A New Phase
At the beginning of this year, my husband and I walked our youngest child to school and saw her into her classroom. Just like her brother two years before her, excitement was her main feeling.
She confidently put her bag in its locker with her hat, and went into the classroom to one of the activities that had been set up without a backwards glance to us. In fact, when we went over to kiss her goodbye she seemed a bit irritated to be interrupted! We walked away feeling relief and pride. I looked at my daughter, who a year earlier had had a lot of difficulties socialising with other kids at Kindergarten, become this confident girl inviting another child to join her in the activity.
I was so proud of her self-confidence, she wasn’t one of the kids crying and clinging to parents, I felt like I had raised my daughter to know she will be okay and school is a cool place with lots of fun and learning.
I had been apprehensive, as she had only turned 5 one week earlier and had been known not to want to participate in something if she didn’t see the point. She had been assessed by a Childhood Development Officer at Kindergarten who assured me she was fine, but I still agonised over the decision to start her then or hold her back for a year. Was I wanting her to start school this year because I wanted the school hours free for me, or was she really ready?
For her first few days at school, I kept waiting for something to tell me I had done the wrong thing. Then something DID happen. On day four, I had taken her to school and was talking to another Mum outside the classroom. When the bell rang, my daughter suddenly appeared before me – I was delighted, thinking she wanted to give me a hug or kiss goodbye. Instead, she says to me, with her typical ernest face “Mummy, the bell has gone, that means it’s time for you to go now.” And with that she turned and walked back into her class room.

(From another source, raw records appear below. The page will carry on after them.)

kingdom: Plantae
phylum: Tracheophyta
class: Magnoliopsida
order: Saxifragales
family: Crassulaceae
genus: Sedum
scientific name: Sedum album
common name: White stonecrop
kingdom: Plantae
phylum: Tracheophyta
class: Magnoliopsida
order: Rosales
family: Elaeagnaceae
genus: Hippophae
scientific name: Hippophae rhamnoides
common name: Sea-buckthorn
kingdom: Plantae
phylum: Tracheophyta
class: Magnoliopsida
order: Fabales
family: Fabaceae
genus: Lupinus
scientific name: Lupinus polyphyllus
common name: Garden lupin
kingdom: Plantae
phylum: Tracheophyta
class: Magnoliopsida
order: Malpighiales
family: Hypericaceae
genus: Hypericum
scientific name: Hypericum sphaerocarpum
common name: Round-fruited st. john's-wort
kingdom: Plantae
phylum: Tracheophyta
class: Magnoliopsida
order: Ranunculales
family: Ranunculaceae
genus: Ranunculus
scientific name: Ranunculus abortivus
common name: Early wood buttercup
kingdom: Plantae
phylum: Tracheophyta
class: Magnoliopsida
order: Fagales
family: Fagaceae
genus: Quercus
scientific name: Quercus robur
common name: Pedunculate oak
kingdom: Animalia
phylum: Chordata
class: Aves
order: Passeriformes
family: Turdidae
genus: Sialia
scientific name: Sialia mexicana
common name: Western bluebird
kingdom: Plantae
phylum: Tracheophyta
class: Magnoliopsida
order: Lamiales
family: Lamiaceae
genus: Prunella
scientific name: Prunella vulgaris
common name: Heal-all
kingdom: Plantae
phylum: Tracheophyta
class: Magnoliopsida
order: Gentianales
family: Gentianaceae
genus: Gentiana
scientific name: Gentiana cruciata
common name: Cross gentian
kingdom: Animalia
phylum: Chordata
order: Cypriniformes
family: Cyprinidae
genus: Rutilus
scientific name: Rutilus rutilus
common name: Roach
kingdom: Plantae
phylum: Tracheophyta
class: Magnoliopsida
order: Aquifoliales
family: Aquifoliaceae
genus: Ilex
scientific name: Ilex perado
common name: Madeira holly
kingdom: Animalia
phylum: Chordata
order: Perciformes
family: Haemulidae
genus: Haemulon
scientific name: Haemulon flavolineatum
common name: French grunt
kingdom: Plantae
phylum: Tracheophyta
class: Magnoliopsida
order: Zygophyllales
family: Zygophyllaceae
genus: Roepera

Well, message received loud and clear!
I can now enter the next phase of Motherhood without guilt (well, less guilt anyway): it’s ok to enjoy the school hours to do the many things I need/want to do, both for work and socialising. It’s ok to feel the freedom after giving my body, my time, my life to my child ren for the last 8 years. Finally it is time for me to claim a part of each day to do what I want – because “it is time for me to go” – okay, I will!